Introduction

In this course, we’ll read and discuss the latest language modeling and representation learning methods in natural language processing. This includes prominent deep learning architectures including transformers, methods of self-supervised learning and transfer learning, contrastive learning, large language models and the power of scale, emergent properties of large language models, parameter efficient fine-tuning methods, learning from few training examples and task instructions, methods for making large language models more efficient, applications to other fields, and other recent topics in contemporary NLP.

Learning Resources

Textbook

No required textbook. But if you are interested in textbooks or book chapters:

We will be reading research papers from premier conferences in the field E.g., ACL, EMNLP, NAACL, ICLR, NeurIPS, ICML, …

Communication

We use Canvas and email for main announcements. For questions about the course, discussions about material, and faciliatating discussions for projects between students, we will mainly use Slack.


Grading

This is a seminar level course and instead of exams, grades will be based on leading/participating in class discussions and a final project.

Paper presentation and discussions (40%)

  • 20%: Paper presentation
    • Each student will lead the presentation of up to 4 sessions (depending on the size of the class). The students will be encouraged to think of themselves as the author of the paper presenting it at a conference venue. The purpose of this is to discuss the main insights and findings of the paper and connect the paper with other papers and lectures discussed in class.

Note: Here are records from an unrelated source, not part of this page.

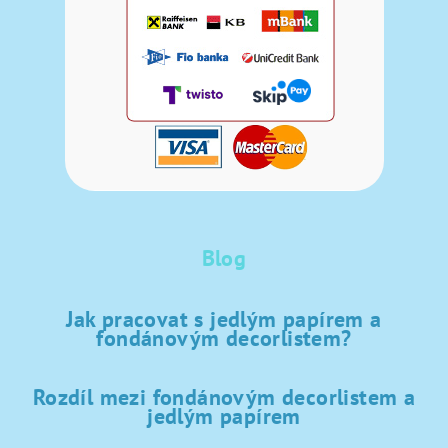
Blog
Jak pracovat s jedlým papírem a
fondánovým decorlistem?
Rozdíl mezi fondánovým decorlistem a
jedlým papírem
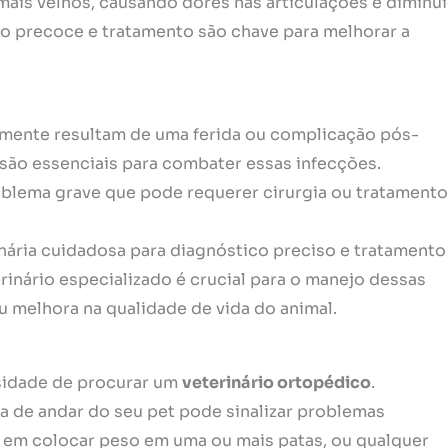
s mais velhos, causando dores nas articulações e diminu
ão precoce e tratamento são chave para melhorar a
almente resultam de uma ferida ou complicação pós-
são essenciais para combater essas infecções.
oblema grave que pode requerer cirurgia ou tratamento
ária cuidadosa para diagnóstico preciso e tratamento
ário especializado é crucial para o manejo dessas
u melhora na qualidade de vida do animal.
ssidade de procurar um
veterinário ortopédico
.
a de andar do seu pet pode sinalizar problemas
ia em colocar peso em uma ou mais patas, ou qualquer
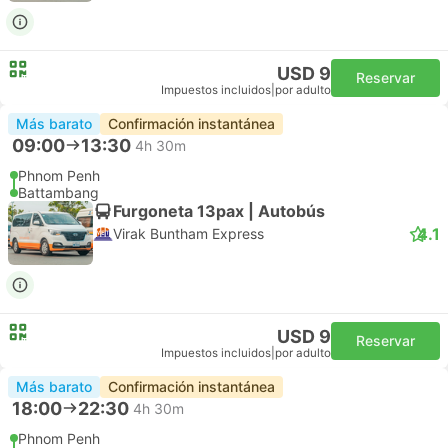
USD 9
Reservar
Impuestos incluidos
|
por adulto
Más barato
Confirmación instantánea
09:00
13:30
4h 30m
Phnom Penh
Battambang
Furgoneta 13pax | Autobús
4.1
Virak Buntham Express
USD 9
Reservar
Impuestos incluidos
|
por adulto
Más barato
Confirmación instantánea
18:00
22:30
4h 30m
Phnom Penh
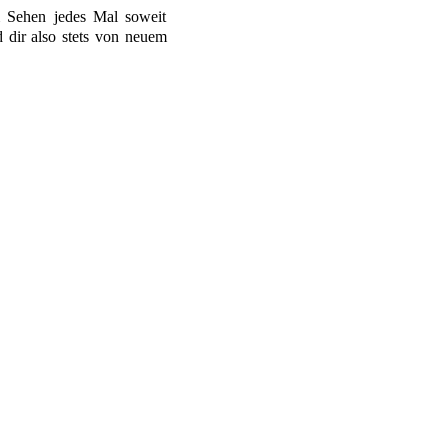
m Sehen jedes Mal soweit
 dir also stets von neuem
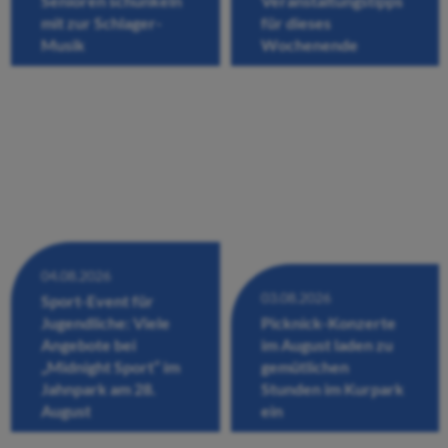
Senioren schunkeln
Veranstaltungstipps
mit zur Schlager-
für dieses
Musik
Wochenende
04.08.2026
03.08.2026
Sport-Event für
Jugendliche: Viele
Picknick-Konzerte
Angebote bei
im August laden zu
„Midnight Sport“ im
gemütlichen
Jahnpark am 28.
Stunden im Kurpark
August
ein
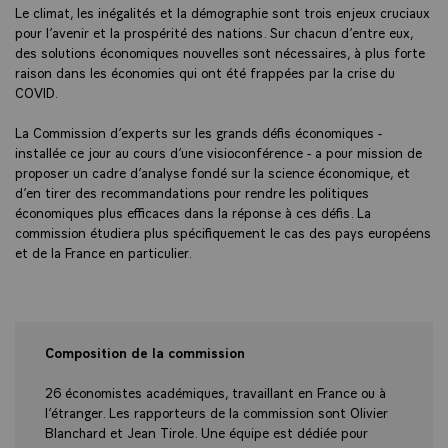
Le climat, les inégalités et la démographie sont trois enjeux cruciaux
pour l’avenir et la prospérité des nations. Sur chacun d’entre eux,
des solutions économiques nouvelles sont nécessaires, à plus forte
raison dans les économies qui ont été frappées par la crise du
COVID.
La Commission d’experts sur les grands défis économiques -
installée ce jour au cours d’une visioconférence - a pour mission de
proposer un cadre d’analyse fondé sur la science économique, et
d’en tirer des recommandations pour rendre les politiques
économiques plus efficaces dans la réponse à ces défis. La
commission étudiera plus spécifiquement le cas des pays européens
et de la France en particulier.
Composition de la commission
26 économistes académiques, travaillant en France ou à
l’étranger. Les rapporteurs de la commission sont Olivier
Blanchard et Jean Tirole. Une équipe est dédiée pour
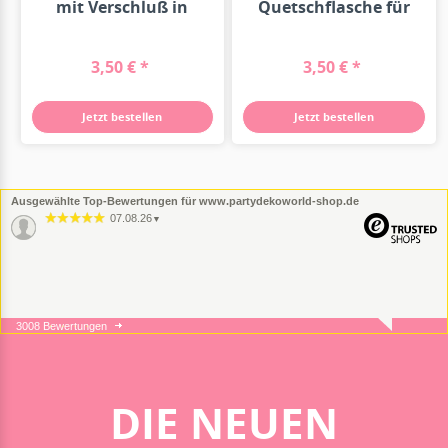
mit Verschluß in
Quetschflasche für
Fuchsia...
500ml
3,50 € *
3,50 € *
Jetzt bestellen
Jetzt bestellen
Ausgewählte Top-Bewertungen für www.partydekoworld-shop.de
07.08.26
▼
3008 Bewertungen
05.08.26
▼
DIE NEUEN
05.08.26
▼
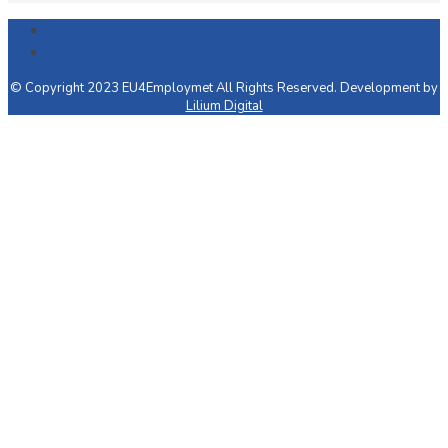
© Copyright 2023 EU4Employmet All Rights Reserved. Development by
Lilium Digital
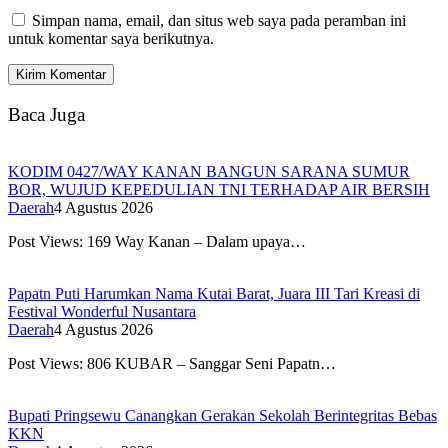
Simpan nama, email, dan situs web saya pada peramban ini
untuk komentar saya berikutnya.
Baca Juga
KODIM 0427/WAY KANAN BANGUN SARANA SUMUR
BOR, WUJUD KEPEDULIAN TNI TERHADAP AIR BERSIH
Daerah
4 Agustus 2026
Post Views: 169 Way Kanan – Dalam upaya…
Papatn Puti Harumkan Nama Kutai Barat, Juara III Tari Kreasi di
Festival Wonderful Nusantara
Daerah
4 Agustus 2026
Post Views: 806 KUBAR – Sanggar Seni Papatn…
Bupati Pringsewu Canangkan Gerakan Sekolah Berintegritas Bebas
KKN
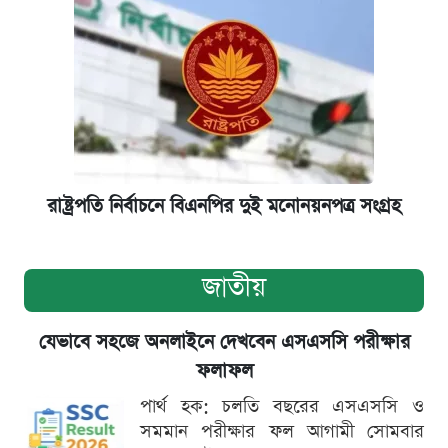
রাষ্ট্রপতি নির্বাচনে বিএনপির দুই মনোনয়নপত্র সংগ্রহ
জাতীয়
যেভাবে সহজে অনলাইনে দেখবেন এসএসসি পরীক্ষার
ফলাফল
পার্থ হক: চলতি বছরের এসএসসি ও
সমমান পরীক্ষার ফল আগামী সোমবার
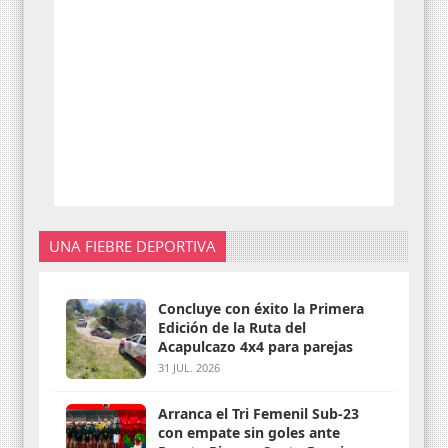
UNA FIEBRE DEPORTIVA
Concluye con éxito la Primera
Edición de la Ruta del
Acapulcazo 4x4 para parejas
31 JUL. 2026
Arranca el Tri Femenil Sub-23
con empate sin goles ante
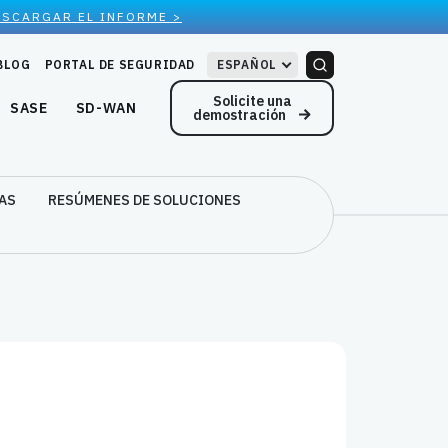
ESCARGAR EL INFORME >
BLOG
PORTAL DE SEGURIDAD
ESPAÑOL
Solicite una
SASE
SD-WAN
demostración
AS
RESÚMENES DE SOLUCIONES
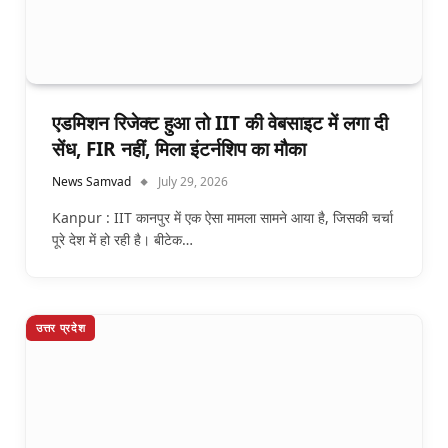
एडमिशन रिजेक्ट हुआ तो IIT की वेबसाइट में लगा दी
सेंध, FIR नहीं, मिला इंटर्नशिप का मौका
News Samvad
July 29, 2026
Kanpur : IIT कानपुर में एक ऐसा मामला सामने आया है, जिसकी चर्चा
पूरे देश में हो रही है। बीटेक…
उत्तर प्रदेश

The presenter is also encouraged to prepare a few discussion points/questions after the presentation.
  • 10% Active participation
    • Each student, when not presenting, will engage in discussions about the paper. They will act as audience or reviewers of the paper. They will discuss strengths, weaknesses and possible extensions/solutions
  • 10% Turn in questions and occasional quiz sheets.
    • Quizes will be based on small group discussions and will be distributed occasionally in some (not all) of the sessions and must be turned in by next day after the class.

Class project (60%

Students must complete a final research project on a topic of their choice related to the class. The students can team up with other students but the team size is limited to 2 students. (In rare cases and depending on the scope of the proposed project, a group of size 3 may be also allowed.) 

  • 10%: proposal
    • Students should submit a 1-2 page proposal for their project by week 4-5. The proposal should: state and motivate the problem, and position the proposed project within related work. The project should propose either a novel research, a novel investigation of existing methods, an extension of prior work for a specific purpose, or a new application. It should also include a brief description of the approach as well as the experimental plan (e.g., baselines, datasets, etc) to validate the effectiveness of the approach.
  • 10%: project progress report
    • 2-3 page document due by week 10-11 (around the time of mid-term). It should describe the project goal and related work, initial results, and the plan continuing the project. 
  • 10%: code 
    • Your project code should be clean, readable, with clear running instructions, and the results should be fully reproducible
  • 10%: final project presentation
    • We will dedicate the final session of the class to presentations. Depending on the size of the class this can be either a poster presentation or oral presentation. We may need to extend the class time to fully accomodate all presentations.
  • 20%: final project report
    • 6-8 page conference format report (e.g., ACL/EMNLP Links to an external site.) detailing the project motivation, related work, proposed approach, results, and discussion. You can think of this as a conference paper. Negative results will not be penalized, but should be accompanied with detailed analysis of why the proposed methods didn’t work and provide some additional insights into the problem.